The view content was an important factor impacting the rating of the hospital, care, and patient room and also the perception of the room for relieving stress and the perception of the hospital for fostering healing and recovery. These findings align with previous research on the impact of nature views on stress recovery for patients [
25]. Participants who reported viewing green spaces had significantly higher scores and ratings for all study outcomes compared to the group who did not report viewing green spaces. Additionally, the effect size of the view content on the perception of the room environment helping in relieving the patient’s stress and hospital care environment in fostering healing and recovery was moderate, while the presence of windows or access to views, had only a small effect size on these two outcomes. Therefore, the content of the view was the key factor determining not only the rating of the hospital, care, and patient room, but also patients’ perception of the room in relieving stress and supporting recovery in the hospital. While many studies only study the window presence alongside daylight (not studying the views), the results of this study suggest that studying the access to windows or views without exploring the view content may leave out a significant portion of the explanatory information. Providing a window with a view to nature or greenery may not always be feasible when designing patient rooms, but designers and architects should attempt to provide views of nature through their approach to site layout, landscaping, and campus planning. It is also worthwhile to mention that patient room windows may sometimes be the only major source of views to the outdoors for clinical staff in the hospital [
26]. Therefore, providing window views to nature could also improve well-being for the clinicians and ameliorate negative workload-related outcomes such as burnout [
27], thus impacting both clinician and patient satisfaction.

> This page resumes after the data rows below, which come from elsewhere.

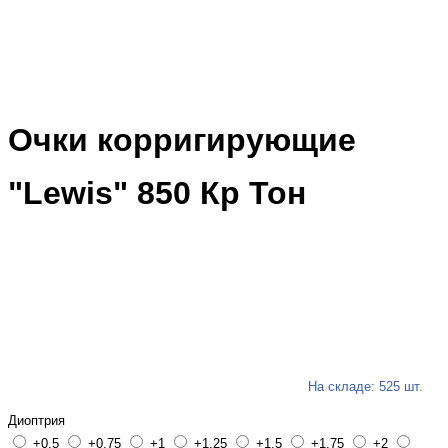
Очки корригирующие
"Lewis" 850 Кр Тон
На складе: 525 шт.
Диоптрия
+0,5
+0,75
+1
+1,25
+1,5
+1,75
+2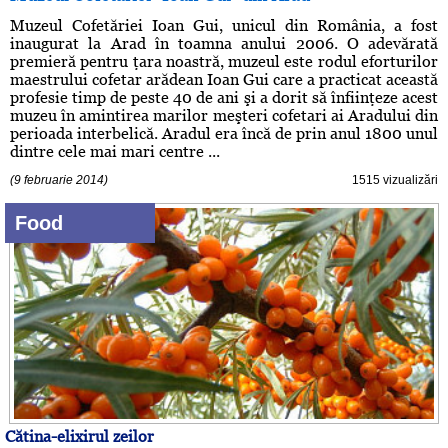
Muzeul Cofetăriei Ioan Gui, unicul din România, a fost
inaugurat la Arad în toamna anului 2006. O adevărată
premieră pentru ţara noastră, muzeul este rodul eforturilor
maestrului cofetar arădean Ioan Gui care a practicat această
profesie timp de peste 40 de ani şi a dorit să înfiinţeze acest
muzeu în amintirea marilor meşteri cofetari ai Aradului din
perioada interbelică. Aradul era încă de prin anul 1800 unul
dintre cele mai mari centre ...
(9 februarie 2014)
1515 vizualizări
Food
Cătina-elixirul zeilor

Window size was another important factor influencing the five study outcomes. However, this study suggests that the impact of window size on patient ratings of the hospital, care, and patient room may also be dependent on the window view content. Study findings regarding the impact of bigger window view size and view content on patient satisfaction align with previous research that indicated medium-sized and highly humanized hospital units scored significantly higher for perceived hospital environment quality indicators; the large size of windows and views to nature were among the environmental determinants for medium-sized and highly humanized units [
28].
This study recruited a large sample of 652 participants from across the United States, providing a more accurate representation of the patient experience during a patient’s hospital stay and a greater precision and power for the findings of the study. The national sample also makes the findings more generalizable than a study design focusing on a single hospital or healthcare organization.